__WHAT YOU NEED TO DO__
Starting with the line containing "Custom Installations" and going on through the line containing "In some large", return the lines of the data below exactly, and only those.

__INPUT__

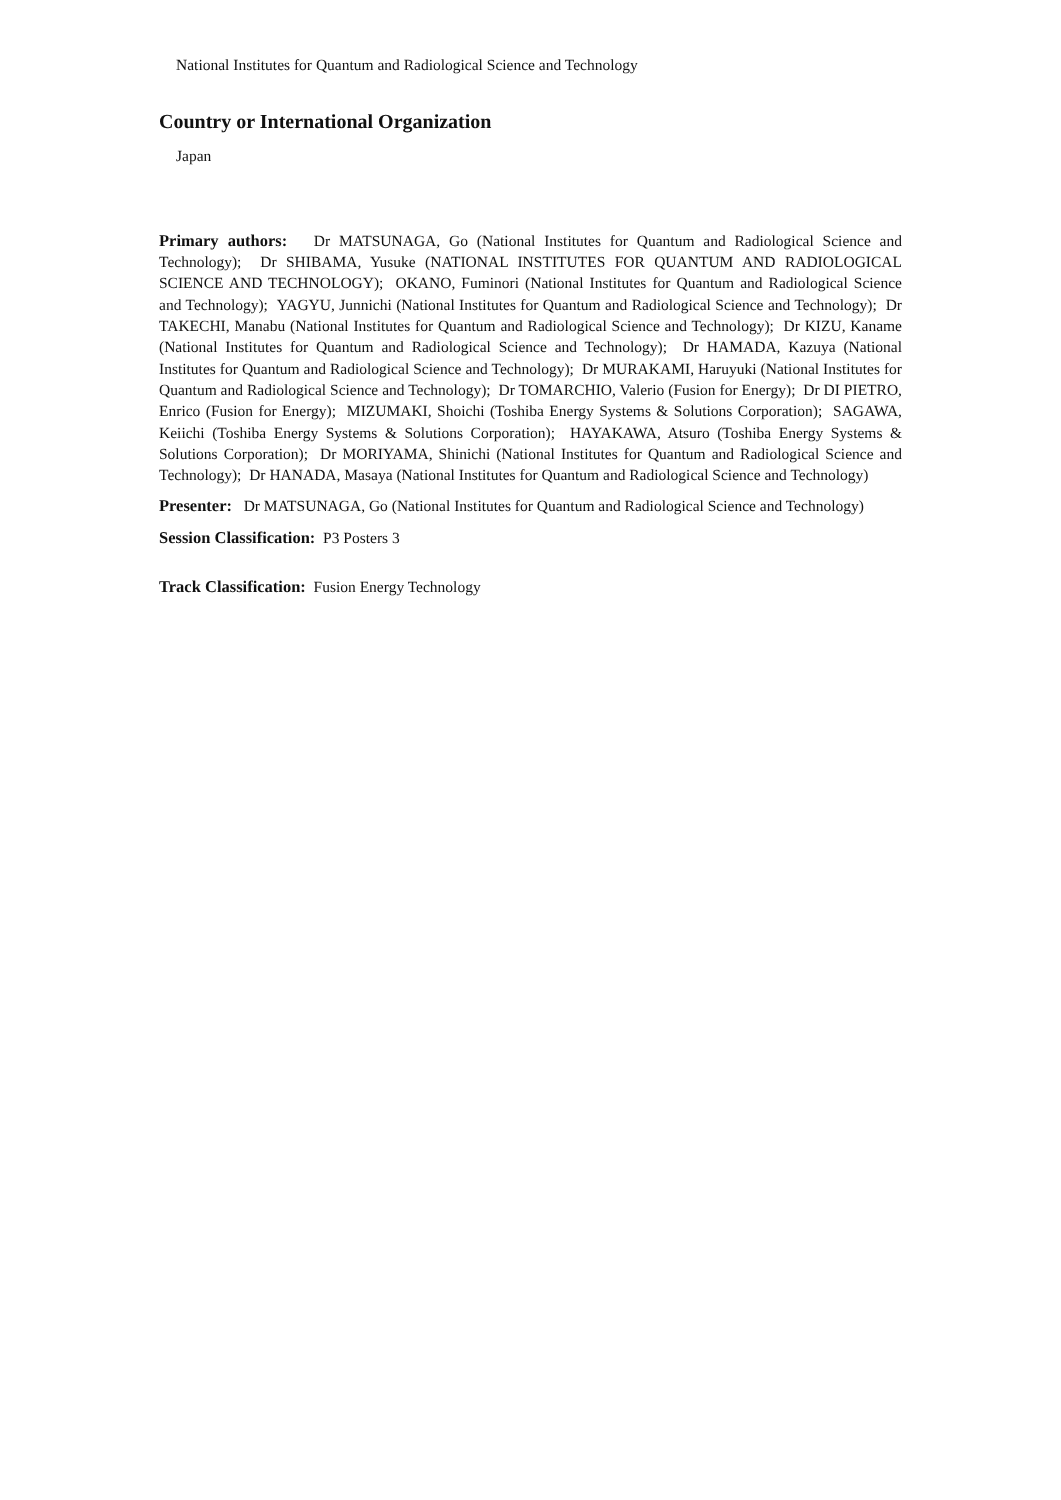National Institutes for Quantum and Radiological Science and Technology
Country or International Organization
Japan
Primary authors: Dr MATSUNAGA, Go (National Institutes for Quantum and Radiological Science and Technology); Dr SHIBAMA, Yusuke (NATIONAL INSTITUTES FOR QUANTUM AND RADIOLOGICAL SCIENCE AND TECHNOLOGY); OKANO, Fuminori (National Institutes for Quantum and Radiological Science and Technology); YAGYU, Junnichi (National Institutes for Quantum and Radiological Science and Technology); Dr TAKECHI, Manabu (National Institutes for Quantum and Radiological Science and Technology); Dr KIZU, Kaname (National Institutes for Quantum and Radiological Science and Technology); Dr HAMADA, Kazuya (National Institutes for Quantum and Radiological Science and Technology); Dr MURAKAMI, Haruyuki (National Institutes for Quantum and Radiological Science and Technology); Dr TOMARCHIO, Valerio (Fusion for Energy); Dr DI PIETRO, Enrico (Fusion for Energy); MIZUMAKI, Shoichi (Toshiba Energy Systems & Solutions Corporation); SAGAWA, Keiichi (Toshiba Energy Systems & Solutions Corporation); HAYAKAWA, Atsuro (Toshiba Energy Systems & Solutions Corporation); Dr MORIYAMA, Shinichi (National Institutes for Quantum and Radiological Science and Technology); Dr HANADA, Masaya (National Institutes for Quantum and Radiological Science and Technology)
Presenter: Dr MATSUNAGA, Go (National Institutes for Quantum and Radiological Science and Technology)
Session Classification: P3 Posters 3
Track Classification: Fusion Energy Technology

--

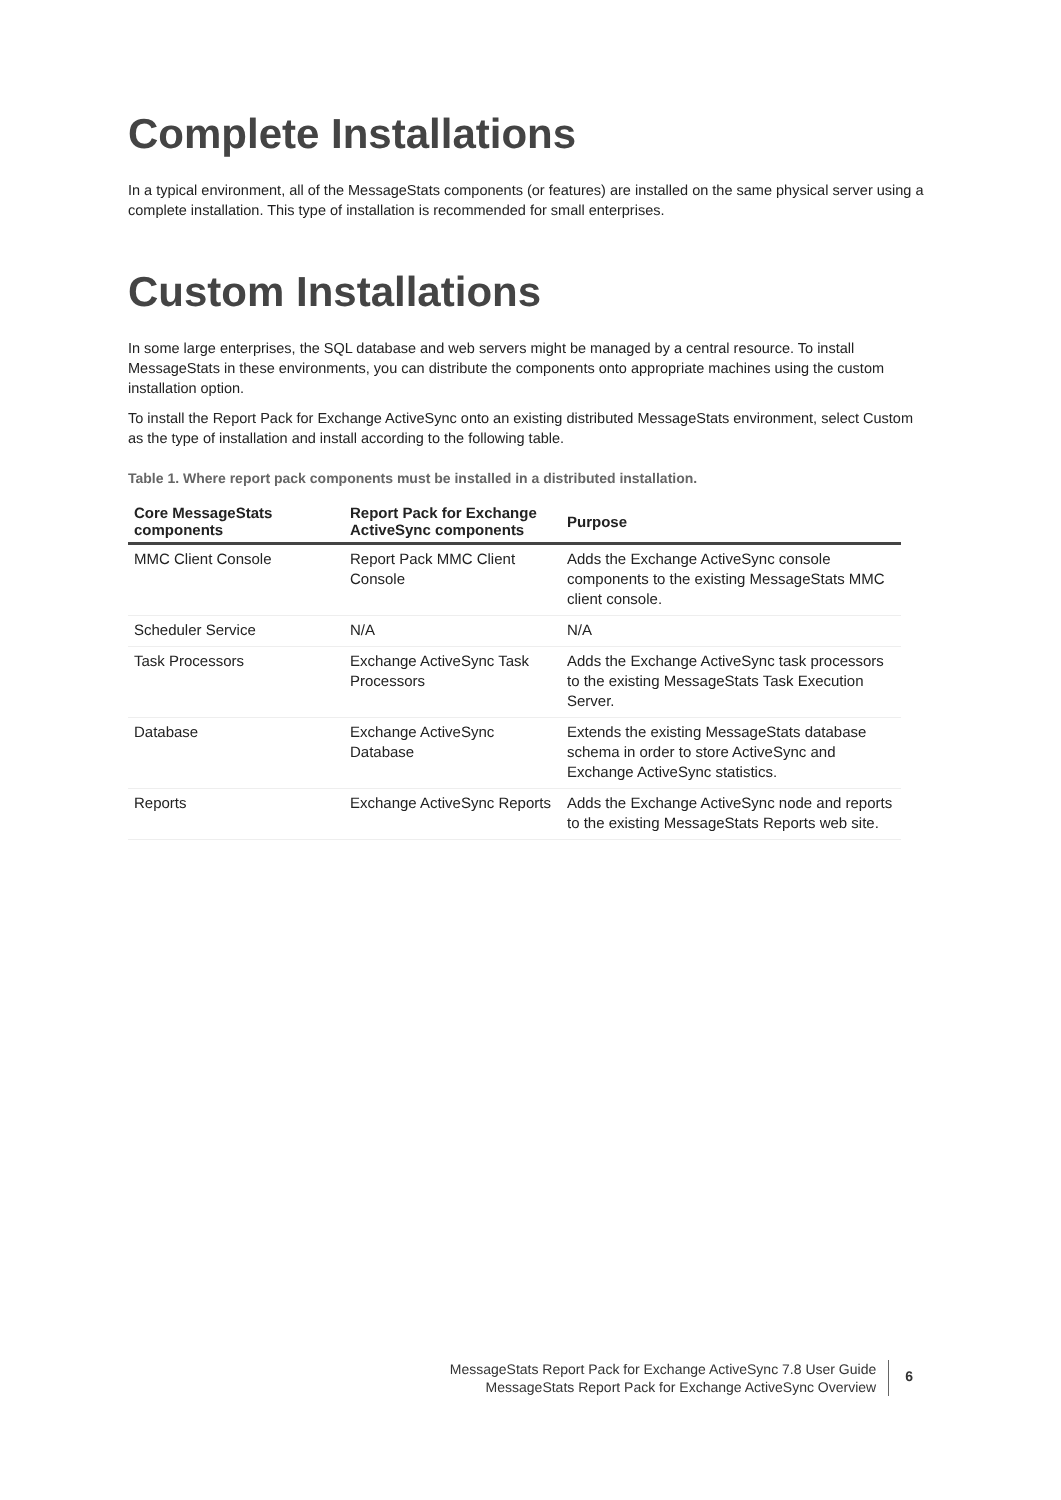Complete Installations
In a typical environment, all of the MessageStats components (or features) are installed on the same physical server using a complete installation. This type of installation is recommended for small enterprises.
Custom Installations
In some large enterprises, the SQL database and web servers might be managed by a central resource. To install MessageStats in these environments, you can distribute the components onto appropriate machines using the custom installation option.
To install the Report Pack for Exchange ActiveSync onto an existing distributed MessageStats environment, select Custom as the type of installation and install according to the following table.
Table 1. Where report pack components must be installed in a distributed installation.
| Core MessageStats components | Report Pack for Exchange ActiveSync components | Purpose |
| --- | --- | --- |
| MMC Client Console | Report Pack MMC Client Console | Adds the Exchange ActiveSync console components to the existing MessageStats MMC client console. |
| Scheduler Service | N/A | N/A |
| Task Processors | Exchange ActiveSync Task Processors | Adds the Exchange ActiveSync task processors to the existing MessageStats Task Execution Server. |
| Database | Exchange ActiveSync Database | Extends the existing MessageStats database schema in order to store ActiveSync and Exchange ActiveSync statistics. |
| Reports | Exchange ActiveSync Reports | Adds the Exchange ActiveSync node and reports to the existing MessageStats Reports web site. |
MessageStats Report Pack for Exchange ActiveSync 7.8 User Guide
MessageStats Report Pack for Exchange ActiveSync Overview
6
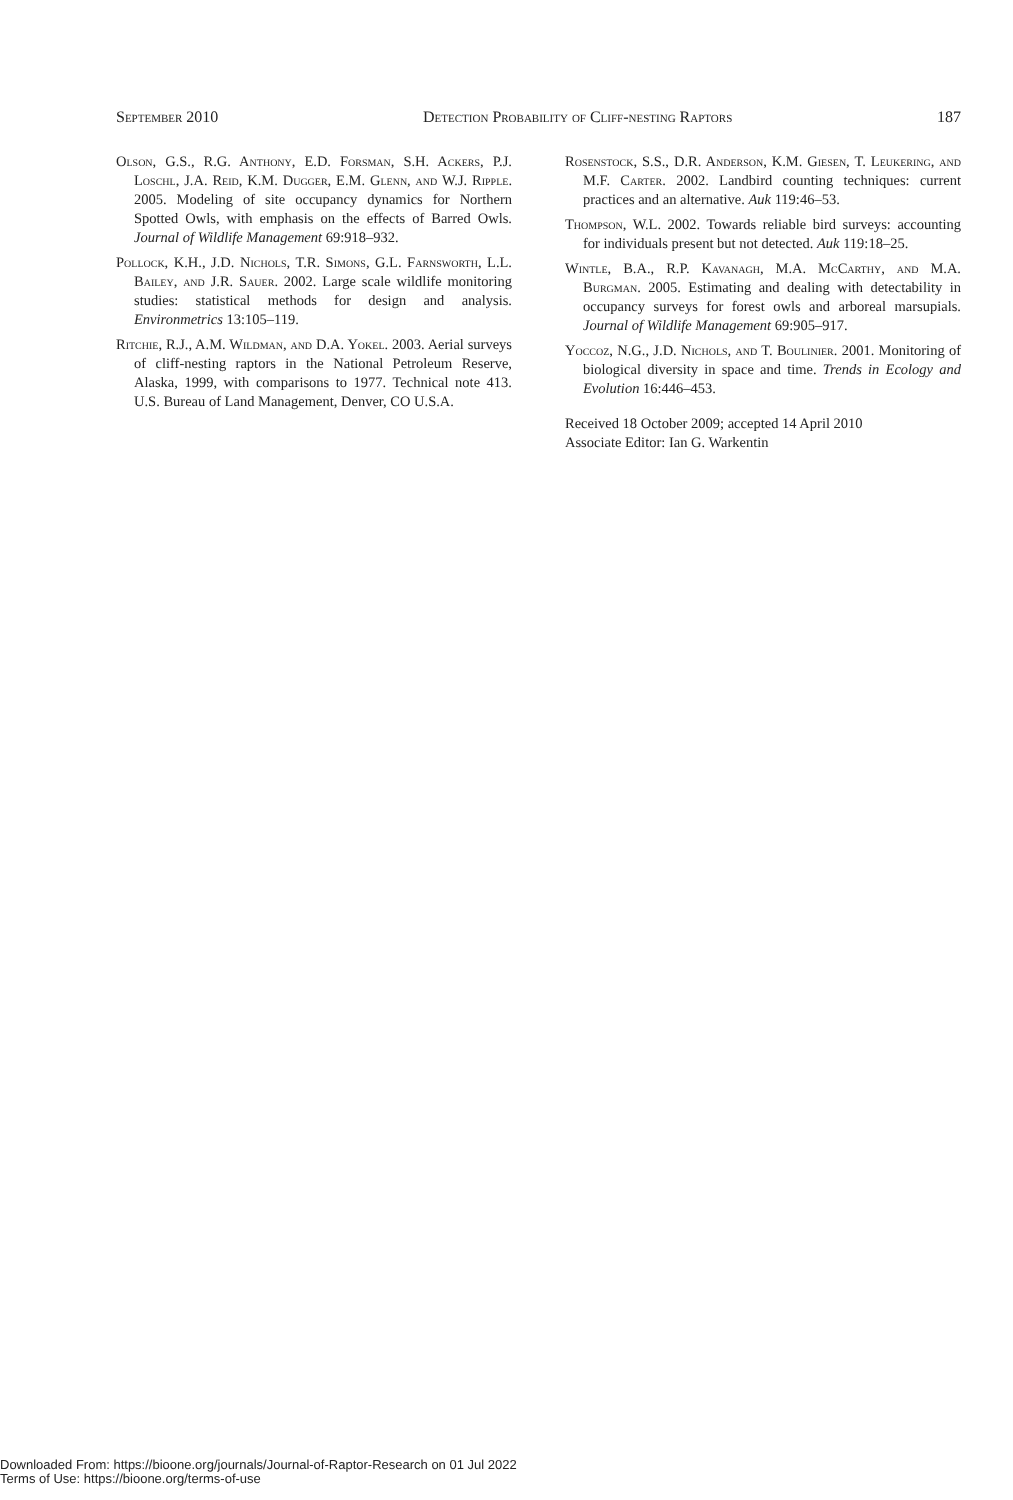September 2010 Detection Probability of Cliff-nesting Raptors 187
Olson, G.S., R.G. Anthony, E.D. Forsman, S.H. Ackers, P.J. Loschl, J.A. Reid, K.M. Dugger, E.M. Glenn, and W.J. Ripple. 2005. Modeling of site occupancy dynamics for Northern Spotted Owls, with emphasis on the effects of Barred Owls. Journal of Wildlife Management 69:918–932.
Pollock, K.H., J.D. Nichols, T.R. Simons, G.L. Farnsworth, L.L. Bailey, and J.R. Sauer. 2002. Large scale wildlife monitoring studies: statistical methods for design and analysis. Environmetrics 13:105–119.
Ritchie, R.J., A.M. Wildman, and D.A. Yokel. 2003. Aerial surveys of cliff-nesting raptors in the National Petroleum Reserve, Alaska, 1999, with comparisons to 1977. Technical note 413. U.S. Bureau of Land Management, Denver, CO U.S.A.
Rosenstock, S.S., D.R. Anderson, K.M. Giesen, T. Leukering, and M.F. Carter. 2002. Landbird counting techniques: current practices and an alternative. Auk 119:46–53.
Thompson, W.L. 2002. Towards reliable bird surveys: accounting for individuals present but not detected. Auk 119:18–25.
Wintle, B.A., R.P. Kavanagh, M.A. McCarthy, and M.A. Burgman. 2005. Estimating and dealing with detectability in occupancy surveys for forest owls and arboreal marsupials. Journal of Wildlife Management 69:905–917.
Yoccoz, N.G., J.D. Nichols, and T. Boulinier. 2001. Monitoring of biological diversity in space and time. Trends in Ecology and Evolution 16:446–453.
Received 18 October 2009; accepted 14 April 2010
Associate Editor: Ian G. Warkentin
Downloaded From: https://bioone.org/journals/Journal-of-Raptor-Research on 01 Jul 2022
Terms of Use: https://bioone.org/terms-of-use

__RESULT OF THIS EXERCISE__
Custom Installations
In some large enterprises, the SQL database and web servers might be managed by a central resource. To install MessageStats in these environments, you can distribute the components onto appropriate machines using the custom installation option.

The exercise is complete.